Despite the presence of the Flaming Lips in a commercial for a
copier and Iggy Pop's music in luxury cruise advertisements,
Jeffrey T. Nealon argues that popular music has not exactly been
co-opted in the American capitalist present. Contemporary
neoliberal capitalism has, in fact, found a central organizing use
for the values of twentieth-century popular music: being authentic,
being your own person, and being free. In short, not being like
everybody else.
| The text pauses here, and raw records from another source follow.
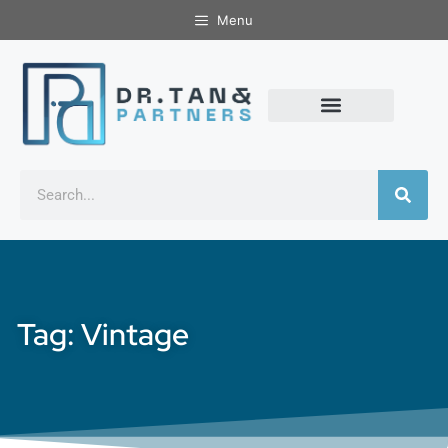
Menu
Tag: Vintage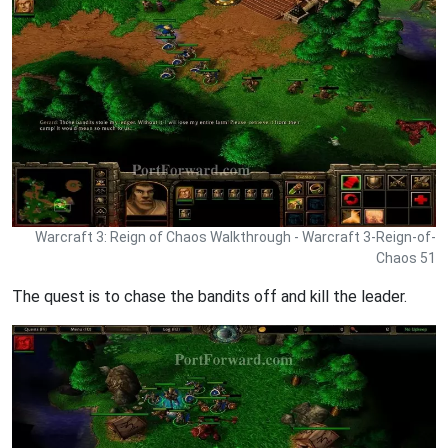
Warcraft 3: Reign of Chaos Walkthrough - Warcraft 3-Reign-of-
Chaos 51
The quest is to chase the bandits off and kill the leader.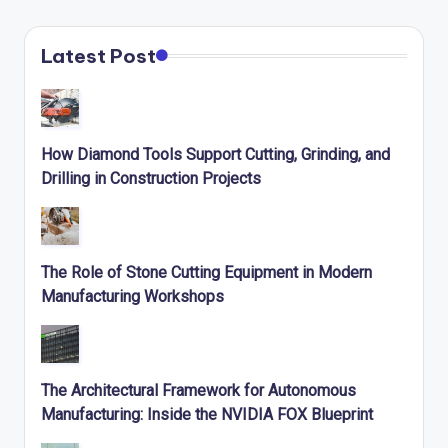
Latest Post
How Diamond Tools Support Cutting, Grinding, and
Drilling in Construction Projects
The Role of Stone Cutting Equipment in Modern
Manufacturing Workshops
The Architectural Framework for Autonomous
Manufacturing: Inside the NVIDIA FOX Blueprint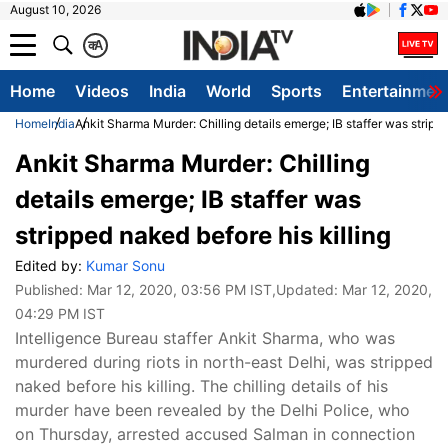
August 10, 2026
क
A
Home
Videos
India
World
Sports
Entertainmen
Home
India
Ankit Sharma Murder: Chilling details emerge; IB staffer was strippe
Ankit Sharma Murder: Chilling
details emerge; IB staffer was
stripped naked before his killing
Edited by:
Kumar Sonu
Published:
Mar 12, 2020, 03:56 PM IST
,Updated:
Mar 12, 2020,
04:29 PM IST
Intelligence Bureau staffer Ankit Sharma, who was
murdered during riots in north-east Delhi, was stripped
naked before his killing. The chilling details of his
murder have been revealed by the Delhi Police, who
on Thursday, arrested accused Salman in connection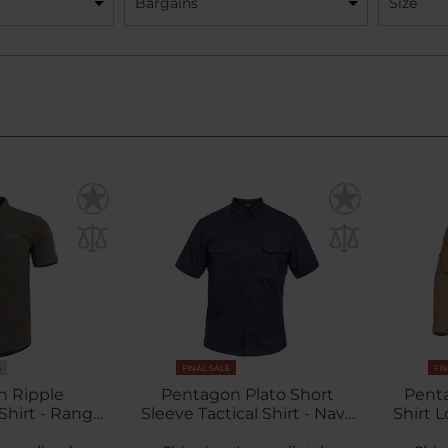
Bargains
Size
S
FINAL SALE
FI
n Ripple
Pentagon Plato Short
Penta
hirt - Ranger
Sleeve Tactical Shirt - Navy
Shirt 
een
Blue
Through a consideration of the shift in dominant
modes of power in the American twentieth and twenty-first
centuries, from what Michel Foucault calls a dominant
"disciplinary" mode of power to a "biopolitical" mode, Nealon
argues that the modes of musical "resistance" need to be completely
rethought and that a commitment to musical authenticity or
meaning—saying "no" to the mainstream—is no longer primarily where
we might look for music to function against the grain. Rather, it
is in the technological revolutions that allow biopolitical
subjects to deploy music within an everyday set of practices (MP3
listening on smartphones and iPods, streaming and downloading on
the internet, the background music that plays nearly everywhere)
that one might find a kind of ambient or ubiquitous answer to the
"attention capitalism" that has come to organize neoliberalism in
the American present. In short, Nealon stages the final
confrontation between "keepin' it real" and "sellin' out."